Discover the portrait of professional bridge player India Natt and challenge her in her next Funbridge Points tournament.
Date of birth: 1994
Next tournament date:
India Natt’s daily life
India lives in Lisbon with her husband, a professional bridge player too, and baby son.
When she is playing as a professional, she tries to make the most of her experiences. She sees herself as a very kind person and does not castigate her partners for making mistakes.
India also gives lessons to students of many different levels from all over the globe. Even at her young age, she quickly made a name for herself in the teaching world. Since she began teaching in 2019, she very quickly fell in love with the job.

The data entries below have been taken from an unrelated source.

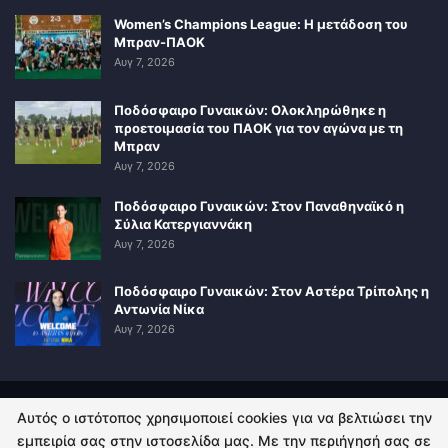
Women’s Champions League: Η μετάδοση του
Μπραν-ΠΑΟΚ
Αυγ 7, 2026
Ποδόσφαιρο Γυναικών: Ολοκληρώθηκε η
προετοιμασία του ΠΑΟΚ για τον αγώνα με τη
Μπραν
Αυγ 7, 2026
Ποδόσφαιρο Γυναικών: Στον Παναθηναϊκό η
Σύλια Κατεργιαννάκη
Αυγ 7, 2026
Ποδόσφαιρο Γυναικών: Στον Αστέρα Τρίπολης η
Αντωνία Νίκα
Αυγ 7, 2026
Αυτός ο ιστότοπος χρησιμοποιεί cookies για να βελτιώσει την
ΠΟΛΙΤΙΚΗ ΑΠΟΡΡΗΤΟΥ
ΕΠΙΚΟΙΝΩΝΙΑ
εμπειρία σας στην ιστοσελίδα μας. Με την περιήγησή σας σε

She has gained much experience, teaching both in person and online. She finds seeing her students improve incredibly rewarding. She also takes care to adapt lessons, topics and feedback to each student’s level.
- 2015: Joined the U26 squad.
- 2016: Played her first international tournament.
- 2019: Finished 4th in the 2019 Junior World Championships in Croatia.
- 2021: First win in England.
- She won bridge events in several different countries (Sweden, Northern Ireland, Wales, Madeira, etc.).
- India also wrote source materials for the English Bridge Education & Development (EBED) department and created a lot of video content.
India Natt‘s interview
At what age have you started playing bridge?
“I first played bridge when I was 11, playing on a very occasional basis when I went to stay with my grandmother. I think the players at her local club were somewhat surprised when I showed up at age 13 to play a duplicate!
I only began playing regularly when I went to university and joined the Cambridge University Bridge Club at 18. Playing there once a week in my first year turned into three or four times a week upon becoming the captain of my college’s bridge club in my third year, when I began to play competitively in teams matches (both within the university and against other teams in the county) and then Varsity (an annual competition against the University of Oxford). I had caught the bridge bug!”
What is your best bridge memory?
“It has to be a hand I played with my now-husband against David Gold and Zia Mahmood a few years ago.
Zia was Declarer in 5H and I made a killer defensive play (made possible by my partner’s excellent lead) that caused Zia to misguess the trump suit.
It would have been a memorable play in and of itself. It was beautiful. But it felt even more special given the calibre of our opponents! It was even written up in a national newspaper afterwards.”